• _Given task_
Revise the baseball game recap from "Yasmani Grandal led" up to and including "end the inning.", and write that part out again with "nobody out" changed to "no outs".

--- Start of Text extract ---

While it was mathematically possible for the Los Angeles Dodgers to clinch the National League West on Saturday night, they could not do so without help from the San Diego Padres.

By the time the Dodgers and Colorado Rockies got underway at Dodger Stadium, the San Francisco Giants held a 3-0 lead at Petco Park. No matter, Clayton Kershaw went to work against a team he’s enjoyed plenty of success against in his career.

The left-handed ace threw 16 pitches in the first, ending the inning with a strikeout of Nolan Arenado on a high fastball.

Chad Bettis worked around a Justin Turner two-out single in the bottom of the first. After Kershaw ended another clean inning with a strikeout, the Dodgers went to work on Bettis.

Yasmani Grandal led off with a base hit to right field, Josh Reddick walked, and Howie Kendrick singled to load the bases with nobody out. Joc Pederson broke the scoreless tie with a two-run single into right field.

After Chase Utley drew a walk to load bases, Seager grounded into an RBI force out. Turner tacked on an RBI single and the Dodgers held a 4-0 lead before Bettis could end the inning.

Kershaw remained perfect through three, though it wasn’t without a spectacular effort from Utley. Tony Wolters hit a dribbler toward third base that Utley charged and made a glove toss to first base. Wolters was ruled safe on the bang-bang play, but was overturned on the Dodgers’ challenge.

Kershaw wasn’t as fortunate in the fourth inning, with Arenado reaching on a two-out infield single to deep in the hole at shortstop. The shutout remained intact, however, as Ryan Raburn lined out to center.

With one out and Pederson standing on first base, Utley lifted a relatively routine fly ball down the left-field line. Raburn dropped it while in fair territory and would have thrown out Pederson at the plate had Wolters not lost control of the ball on his tag.

On top of that run scoring, the Dodgers cashed in on the two-base error as Turner hit his second RBI single of the game. Stephen Cardullo hit a ground-rule double with one out in the fifth but nothing came of it for the Rockies.

Reddick doubled with one out and Pederson was intentionally walked with two outs in the bottom half of the inning. That decision backfired as Kershaw helped his cause by slapping an RBI single into left field.

Rockies reliever Eddie Butler walked a pair in the bottom of the sixth and gave up an RBI single to Reddick. Kershaw allowed a leadoff single to Arenado in the seventh but benefitted from a strike ’em out, throw ’em out. He then ended another shutout inning on a strikeout.

--- End of Text extract ---
--- Start of Dataset ---

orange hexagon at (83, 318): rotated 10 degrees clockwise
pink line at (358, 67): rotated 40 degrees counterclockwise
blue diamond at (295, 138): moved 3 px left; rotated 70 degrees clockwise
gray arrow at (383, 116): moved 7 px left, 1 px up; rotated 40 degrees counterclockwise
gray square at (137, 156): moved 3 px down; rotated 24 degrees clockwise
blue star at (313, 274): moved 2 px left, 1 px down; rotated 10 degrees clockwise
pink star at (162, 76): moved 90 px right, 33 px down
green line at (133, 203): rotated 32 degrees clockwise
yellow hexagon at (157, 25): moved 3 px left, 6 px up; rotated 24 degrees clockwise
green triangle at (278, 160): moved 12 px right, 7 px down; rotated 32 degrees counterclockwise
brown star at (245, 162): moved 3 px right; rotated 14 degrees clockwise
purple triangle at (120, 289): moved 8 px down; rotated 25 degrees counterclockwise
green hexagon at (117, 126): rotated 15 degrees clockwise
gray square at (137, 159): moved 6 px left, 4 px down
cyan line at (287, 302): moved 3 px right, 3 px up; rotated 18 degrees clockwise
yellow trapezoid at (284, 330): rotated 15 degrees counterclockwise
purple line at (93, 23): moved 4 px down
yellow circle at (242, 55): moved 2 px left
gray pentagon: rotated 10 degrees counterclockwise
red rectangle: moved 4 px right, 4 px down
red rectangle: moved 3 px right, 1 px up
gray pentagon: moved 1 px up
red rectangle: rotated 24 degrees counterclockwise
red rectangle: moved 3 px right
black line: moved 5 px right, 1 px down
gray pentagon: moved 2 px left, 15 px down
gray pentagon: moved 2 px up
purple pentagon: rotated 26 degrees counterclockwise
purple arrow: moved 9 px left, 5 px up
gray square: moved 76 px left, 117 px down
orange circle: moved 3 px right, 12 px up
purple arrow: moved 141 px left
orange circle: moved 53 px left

--- End of Dataset ---
--- Start of Dataset ---

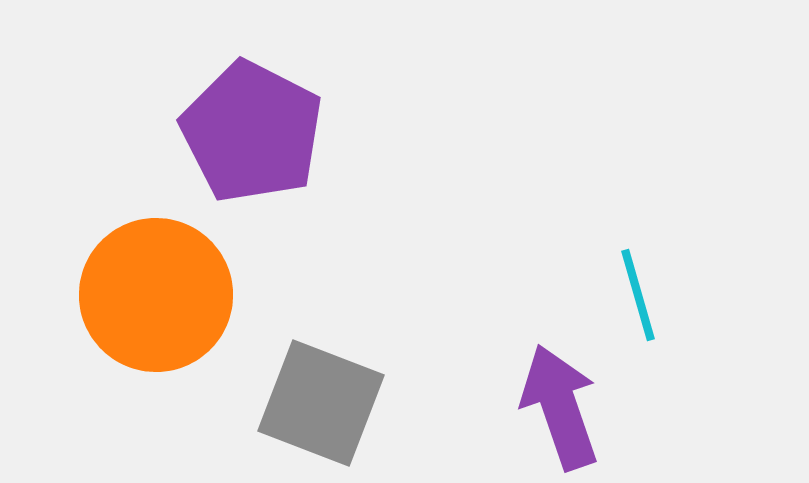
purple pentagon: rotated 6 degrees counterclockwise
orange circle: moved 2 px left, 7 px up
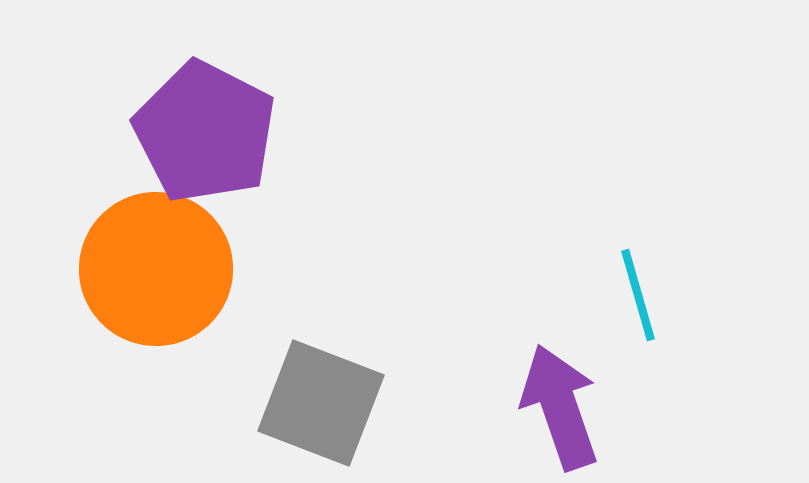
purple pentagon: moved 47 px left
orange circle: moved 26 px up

--- End of Dataset ---

• _Task solution_
Yasmani Grandal led off with a base hit to right field, Josh Reddick walked, and Howie Kendrick singled to load the bases with no outs. Joc Pederson broke the scoreless tie with a two-run single into right field.

After Chase Utley drew a walk to load bases, Seager grounded into an RBI force out. Turner tacked on an RBI single and the Dodgers held a 4-0 lead before Bettis could end the inning.